Example of a configuration in the ocr-prod.yml file:
finereader:
profile:
pdfa: PDFA1bBalanced.ini
text: TextExport.ini
engine:
numberOfCores: 1
rest:
transferPolicy: stream
The example corresponds to the default settings.
Only the settings that differ from the default settings need to be specified.
-
Customizing the PDF profile
To customize the PDF format and the method, assign a value to the finereader:profile:pdfa property, whereby the value is composed of the format and method: <format><method>.ini
The following formats can be created:
Format Notation PDF PDF PDF/A1a PDFA1a PDF/A1b PDFA1b PDF/A2a PDFA2a PDF/A2u PDFA2u PDF/A3a PDFA3a PDF/A3u PDFA3u The following methods are available:
Method Description MaxQuality Produces results with the best resolution. Speed and degree of compression are secondary. MaxSpeed Produces results according to the fastest method. Quality and degree of compression are secondary. MinSize Produces results with the smallest file size. Speed and quality are secondary. Balanced Produces results with a balanced ratio of quality, speed, and degree of compression. -
Customizing the text profile
Currently, only the text profile TextExport.ini is available for creating texts.
Assign a value to the rest:transferPolicy property to specify how the files are transferred.
File transfer | Description |
---|---|
stream | Transfer via an HTTP stream |
fileref | Transfer via file system reference |
auto |
The transfer type is selected automatically. The IP address of the endpoint of enaio® rendition-plus is used to determine whether enaio® rendition-plus and the 'ocr' service are running on the same computer. If they are, the transfer is done via file system references; otherwise, it is done via an HTTP stream. |
The maximum number of cores ABBYY FineReader can work with depends on the license that was purchased.
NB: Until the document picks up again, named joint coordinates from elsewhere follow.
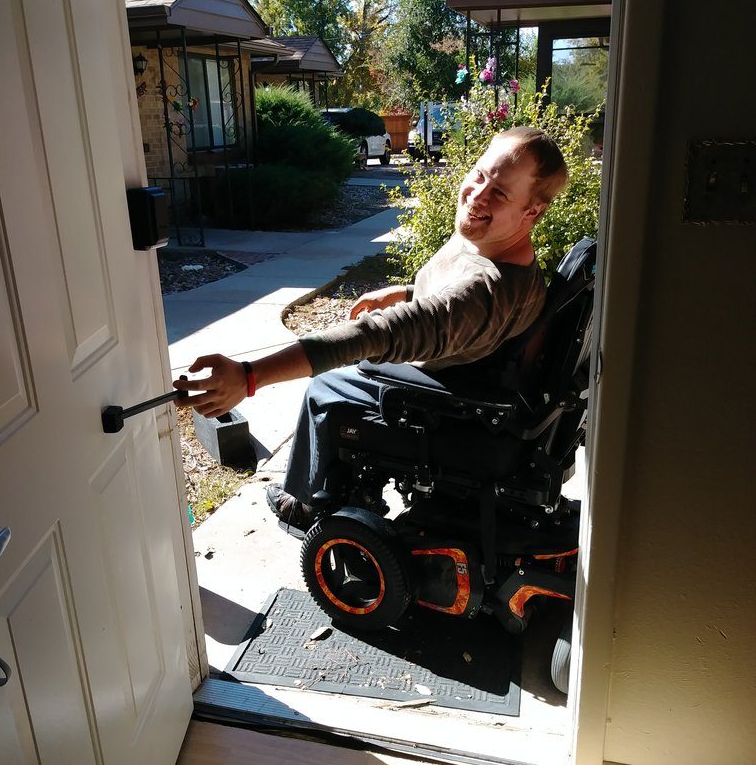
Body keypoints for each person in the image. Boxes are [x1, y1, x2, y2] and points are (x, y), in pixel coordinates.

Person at [174, 126, 568, 535]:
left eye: (500, 193)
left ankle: (309, 505)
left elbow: (379, 335)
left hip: (445, 402)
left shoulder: (484, 292)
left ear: (531, 213)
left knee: (324, 391)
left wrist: (250, 377)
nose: (478, 194)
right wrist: (405, 292)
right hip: (455, 376)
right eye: (480, 174)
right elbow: (449, 309)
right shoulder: (492, 246)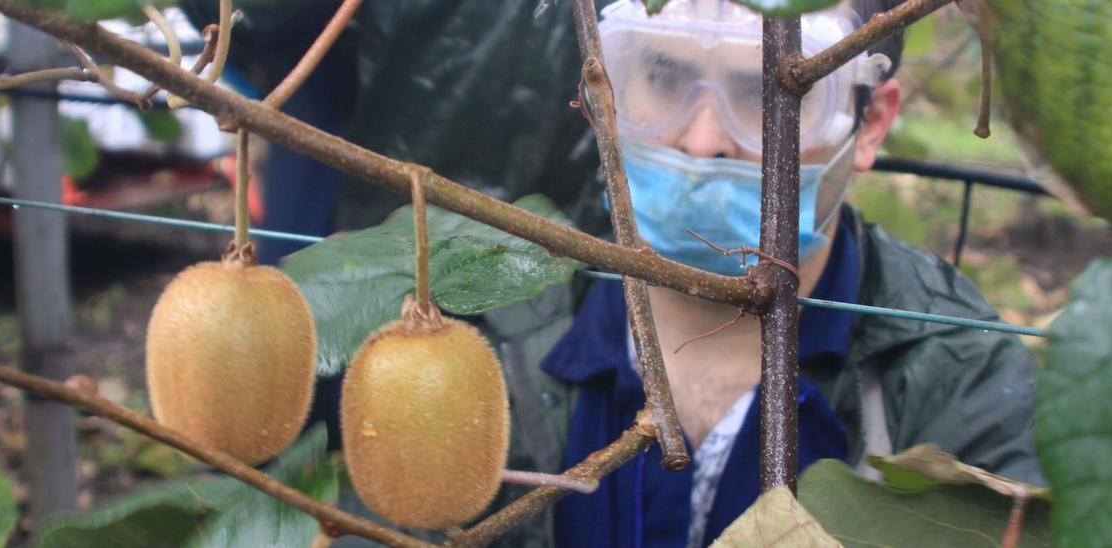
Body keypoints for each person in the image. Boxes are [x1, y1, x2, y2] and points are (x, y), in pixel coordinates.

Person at [181, 1, 1042, 546]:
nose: (703, 141)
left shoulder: (957, 379)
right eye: (662, 78)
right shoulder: (484, 339)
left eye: (769, 93)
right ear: (600, 90)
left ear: (869, 119)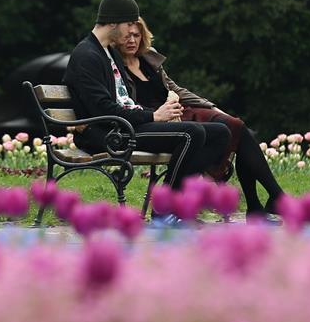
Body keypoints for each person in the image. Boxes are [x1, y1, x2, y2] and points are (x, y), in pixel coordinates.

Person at [114, 15, 286, 219]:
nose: (132, 40)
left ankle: (265, 202)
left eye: (137, 35)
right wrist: (158, 113)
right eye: (127, 36)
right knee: (238, 131)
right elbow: (125, 104)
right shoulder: (114, 67)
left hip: (181, 110)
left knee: (237, 127)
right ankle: (262, 204)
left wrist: (212, 107)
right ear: (116, 37)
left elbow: (175, 89)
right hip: (158, 120)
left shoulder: (148, 59)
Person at [63, 0, 231, 194]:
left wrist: (161, 113)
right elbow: (102, 109)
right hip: (108, 134)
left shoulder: (108, 53)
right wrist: (153, 115)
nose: (133, 30)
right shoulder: (86, 55)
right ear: (113, 23)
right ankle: (165, 207)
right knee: (191, 133)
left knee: (221, 133)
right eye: (129, 24)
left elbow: (124, 101)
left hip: (126, 127)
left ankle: (177, 200)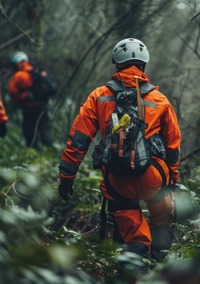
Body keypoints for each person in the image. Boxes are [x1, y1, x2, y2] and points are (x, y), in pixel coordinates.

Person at [57, 38, 182, 269]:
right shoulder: (159, 100)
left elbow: (78, 141)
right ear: (144, 65)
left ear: (116, 65)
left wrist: (67, 176)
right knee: (162, 215)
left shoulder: (99, 96)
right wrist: (173, 178)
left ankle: (134, 267)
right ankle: (161, 263)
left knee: (134, 233)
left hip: (117, 178)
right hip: (153, 176)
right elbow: (173, 145)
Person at [8, 51, 53, 148]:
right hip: (42, 106)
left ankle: (32, 151)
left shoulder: (19, 75)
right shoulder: (37, 72)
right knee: (45, 128)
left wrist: (18, 99)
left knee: (30, 130)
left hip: (29, 107)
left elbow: (12, 90)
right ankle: (50, 150)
Entry: finereader:engine:numberOfCores: <number>
Integrating a Profile File
You can customize the profile or create your own profile file with additional settings and integrate it via the ocr-prod.yml configuration file.
Integration example:
finereader:
profile:
pdfa: 'file://d:/enaio/OCRconfig/custom_ocr.ini'
engine:
numberOfCores: 4
rest:
transferPolicy: 'auto'
Example of a profile file:
[PDFExportParams]
Scenario = PES_Balanced
PDFAComplianceMode = PCM_Pdfa_1b
[PrepareImageMode]
CorrectSkew = false
[PagePreprocessingParams]
CorrectOrientation=true
CorrectSkew=TSPV_No
CorrectGeometry=TSPV_No
[RecognizerParams]
TextLanguage = German,French,English
DetectLanguage = true
BalancedMode=true
[PageAnalysisParams]
DetectVerticalEuropeanText=true
[ObjectsExtractionParams]
DetectTextOnPictures=true
You can find information on the settings in the ABBYY FineReader documentation.
Examples of settings areas:
[PDFExportParams] | Setting the parameters for exporting recognized text into PDF format. |
[PagePreprocessingParams] | Setting parameters for preprocessing pages. |
[PrepareImageMode] | Setting parameters for optimizing images prior to processing. |
[RecognizerParams] | Setting recognizer parameters such as language settings. |
[PageAnalysisParams] | Setting parameters for layout analyses |
[ObjectsExtractionParams] | Setting parameters for extracting objects |